Stored data entries

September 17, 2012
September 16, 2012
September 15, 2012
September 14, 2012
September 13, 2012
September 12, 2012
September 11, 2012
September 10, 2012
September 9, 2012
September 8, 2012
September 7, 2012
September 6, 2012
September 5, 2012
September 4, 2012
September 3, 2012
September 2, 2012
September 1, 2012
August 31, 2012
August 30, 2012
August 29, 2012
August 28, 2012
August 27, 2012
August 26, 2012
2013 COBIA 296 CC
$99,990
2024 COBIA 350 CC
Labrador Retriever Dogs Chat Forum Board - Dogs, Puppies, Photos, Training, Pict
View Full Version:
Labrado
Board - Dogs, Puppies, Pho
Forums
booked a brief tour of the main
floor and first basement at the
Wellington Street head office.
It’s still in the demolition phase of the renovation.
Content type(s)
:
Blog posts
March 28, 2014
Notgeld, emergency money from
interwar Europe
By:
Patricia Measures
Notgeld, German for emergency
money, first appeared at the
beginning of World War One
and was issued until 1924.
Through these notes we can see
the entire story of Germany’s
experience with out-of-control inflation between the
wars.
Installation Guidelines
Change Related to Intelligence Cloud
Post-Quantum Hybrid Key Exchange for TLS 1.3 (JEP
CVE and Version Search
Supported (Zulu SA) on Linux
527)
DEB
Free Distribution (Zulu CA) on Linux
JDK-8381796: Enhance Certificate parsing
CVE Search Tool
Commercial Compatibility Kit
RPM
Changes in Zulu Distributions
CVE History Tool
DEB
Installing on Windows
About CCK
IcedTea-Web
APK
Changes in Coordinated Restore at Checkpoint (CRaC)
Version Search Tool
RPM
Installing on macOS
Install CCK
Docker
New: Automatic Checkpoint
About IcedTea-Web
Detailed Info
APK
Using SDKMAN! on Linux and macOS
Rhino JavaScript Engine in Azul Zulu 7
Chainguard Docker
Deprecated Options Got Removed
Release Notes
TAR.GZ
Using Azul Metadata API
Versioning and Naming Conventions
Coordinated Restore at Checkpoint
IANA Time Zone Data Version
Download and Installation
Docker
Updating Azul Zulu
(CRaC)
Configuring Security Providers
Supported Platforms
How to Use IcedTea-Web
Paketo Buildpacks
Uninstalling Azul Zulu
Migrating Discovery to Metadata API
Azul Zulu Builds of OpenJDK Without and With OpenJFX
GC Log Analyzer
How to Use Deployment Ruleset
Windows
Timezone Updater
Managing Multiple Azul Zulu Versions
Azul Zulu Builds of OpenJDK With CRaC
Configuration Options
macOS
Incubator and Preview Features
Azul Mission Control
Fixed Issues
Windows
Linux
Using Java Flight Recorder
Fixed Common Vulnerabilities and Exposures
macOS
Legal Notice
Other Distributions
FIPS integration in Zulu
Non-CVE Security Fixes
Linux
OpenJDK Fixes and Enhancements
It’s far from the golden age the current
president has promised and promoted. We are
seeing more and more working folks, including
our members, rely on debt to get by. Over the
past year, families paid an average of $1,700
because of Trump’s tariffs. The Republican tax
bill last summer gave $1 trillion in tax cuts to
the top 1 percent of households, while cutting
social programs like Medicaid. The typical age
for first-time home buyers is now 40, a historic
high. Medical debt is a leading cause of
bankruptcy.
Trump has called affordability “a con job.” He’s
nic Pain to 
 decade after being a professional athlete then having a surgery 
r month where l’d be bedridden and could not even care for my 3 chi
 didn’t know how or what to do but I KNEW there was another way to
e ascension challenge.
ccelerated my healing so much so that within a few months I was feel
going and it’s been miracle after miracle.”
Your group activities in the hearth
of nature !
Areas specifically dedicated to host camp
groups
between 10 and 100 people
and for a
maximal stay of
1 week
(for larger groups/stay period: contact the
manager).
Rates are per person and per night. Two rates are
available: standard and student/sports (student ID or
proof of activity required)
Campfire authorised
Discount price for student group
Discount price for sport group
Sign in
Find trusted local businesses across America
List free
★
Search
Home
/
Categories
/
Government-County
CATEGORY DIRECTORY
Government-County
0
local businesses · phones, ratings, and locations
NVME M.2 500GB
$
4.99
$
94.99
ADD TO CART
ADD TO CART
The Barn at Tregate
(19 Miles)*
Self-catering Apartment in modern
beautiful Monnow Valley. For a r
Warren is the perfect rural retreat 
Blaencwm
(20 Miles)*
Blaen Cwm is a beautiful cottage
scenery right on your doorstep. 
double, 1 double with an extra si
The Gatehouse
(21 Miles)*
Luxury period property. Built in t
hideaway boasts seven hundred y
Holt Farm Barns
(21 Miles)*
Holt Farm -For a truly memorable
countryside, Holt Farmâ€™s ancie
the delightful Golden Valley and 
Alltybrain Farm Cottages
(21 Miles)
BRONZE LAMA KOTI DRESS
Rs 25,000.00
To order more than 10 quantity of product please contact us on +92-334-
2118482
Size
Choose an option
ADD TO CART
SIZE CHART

* _EXERCISE GOAL_: Set down verbatim only the lines between the start of the data above and the line with "September 5, 2012", both boundaries included.

* _SOLUTION_:
September 17, 2012
September 16, 2012
September 15, 2012
September 14, 2012
September 13, 2012
September 12, 2012
September 11, 2012
September 10, 2012
September 9, 2012
September 8, 2012
September 7, 2012
September 6, 2012
September 5, 2012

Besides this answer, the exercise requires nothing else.